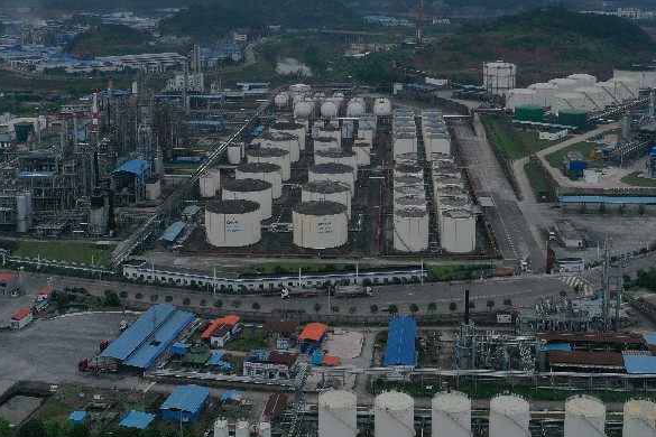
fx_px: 893
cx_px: 352
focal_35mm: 49
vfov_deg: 27.0
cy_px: 94
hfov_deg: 40.3
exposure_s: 1/640
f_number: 6.3
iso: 100
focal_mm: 10.26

Exercise objective: Print out every entry above without changing a word, and leave out the pictures.

Output of the exercise:
fx_px: 893
cx_px: 352
focal_35mm: 49
vfov_deg: 27.0
cy_px: 94
hfov_deg: 40.3
exposure_s: 1/640
f_number: 6.3
iso: 100
focal_mm: 10.26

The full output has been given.